WHAT YOU ARE ASKED TO DO |
Carry on the sharon fruit cake recipe below from its last line, picking up after the fruit puree is set aside.

TEXT PROVIDED |
Sharon fruit recipe: Sharon Fruit Cake

Miss Thrifty4 April 20, 2011

Sharon fruit are also known as persimmons. Personally I think that persimmon sounds a lot more exotic than sharon fruit (perhaps because I’m originally from Essex), but for some reason supermarkets always label them up as the latter.

Anyway, whenever I see sharon fruit in the supermarket, they have usually been plonked in the heavily discounted, about-to-go-off section of the fruit and veg aisle. People don’t know what to do with them. They are funny-looking and the packaging is no help. In Morrisons, for example, the sharon fruit wrapper says:

Adds colour to fruit salads.

If that isn’t a cop-out, I don’t know what is.

On my latest trip to the supermarket, sharon fruit had been reduced to 9p for four and I came home with eight of them. Then I dithered until the sharon fruits’ leaves began turning brown and I HATE FOOD WASTE, even if it’s to the tune of 18p, so something had to be done.

I found a great sharon fruit recipe on All Recipes UK. It matched my criteria (quick, simple, tasty) perfectly. The original recipe is for sharon fruit slices. I don’t have a deep baking tray, so I baked my amended version in a round cake tin and have renamed it persimmon cake. Win!

    My Favourite Sharon Fruit Recipe, AKA Persimmon Cake


6 sharon fruit, chopped into large chunks

1 teaspoon bicarbonate of soda

1 egg, beaten

200g caster sugar

120ml vegetable oil

165g raisins

200g plain flour

1 teaspoon ground cinnamon

1 teaspoon freshly grated nutmeg

1 teaspoon salt

1/4 teaspoon ground or crushed cloves

115g walnuts, chopped

INSTRUCTIONS

1. Simmer the sharon fruit for 10 minutes in a heavy-bottomed saucepan with a lid over low heat. Keep stirring, to prevent burning. Allow the mixture to cool a little, then puree it in a food processor. It should look something like this:

sharon fruit pulp

Stir in the bicarbonate of soda and set aside.

RECORDS SUPPLIED |
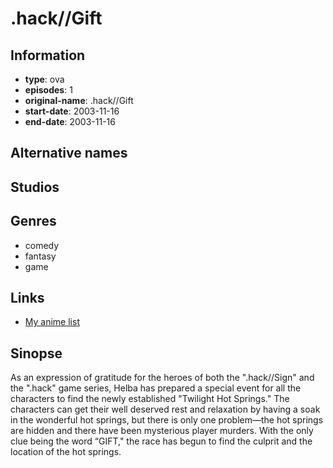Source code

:# .hack//Gift

## Information

-   **type**: ova
-   **episodes**: 1
-   **original-name**: .hack//Gift
-   **start-date**: 2003-11-16
-   **end-date**: 2003-11-16

## Alternative names

## Studios

## Genres

-   comedy
-   fantasy
-   game

## Links

-   [My anime list](https://myanimelist.net/anime/454/hack__Gift)

## Sinopse

As an expression of gratitude for the heroes of both the ".hack//Sign" and the ".hack" game series, Helba has prepared a special event for all the characters to find the newly established "Twilight Hot Springs." The characters can get their well deserved rest and relaxation by having a soak in the wonderful hot springs, but there is only one problem—the hot springs are hidden and there have been mysterious player murders. With the only clue being the word “GIFT," the race has begun to find the culprit and the location of the hot springs.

RESPONSE TO THE EXERCISE |
2. Preheat oven to 180⁰C / Gas Mark 4. Grease or line a medium-sized cake tin. (The one I used was 22cm diameter.)

3. Add the beaten egg, caster sugar, vegetable oil and raisins to a bowl and mix. Don’t be alarmed by the amount of vegetable oil – 120ml is loads! But the finished cake will be moist, rather than oily.

4. Add the flour, cinnamon, nutmeg, salt and cloves to a large bowl and mix. Add the sharon fruit. Add the egg mixture. Add the walnuts. Stir thoroughly.

5. Add the mixture to the cake tin, and bake for 20-25 minutes. Done.

I should have taken a picture of the finished cake, but I didn’t. To be honest it isn’t amazing to look at – it’s a brown cake – but you can always gussie it up with icing or a sugar and lemon glaze, should you be so minded.

You are supposed to wait for it to cool. However if, like me, you are impatient, I recommend eating it warm with a scoop of vanilla ice cream. The sharon fruit add colour and a distinctive taste to this cake. This isn’t a sweet or gooey concoction: with the raisins, sharon fruit and oil, it’s very Claudia Roden.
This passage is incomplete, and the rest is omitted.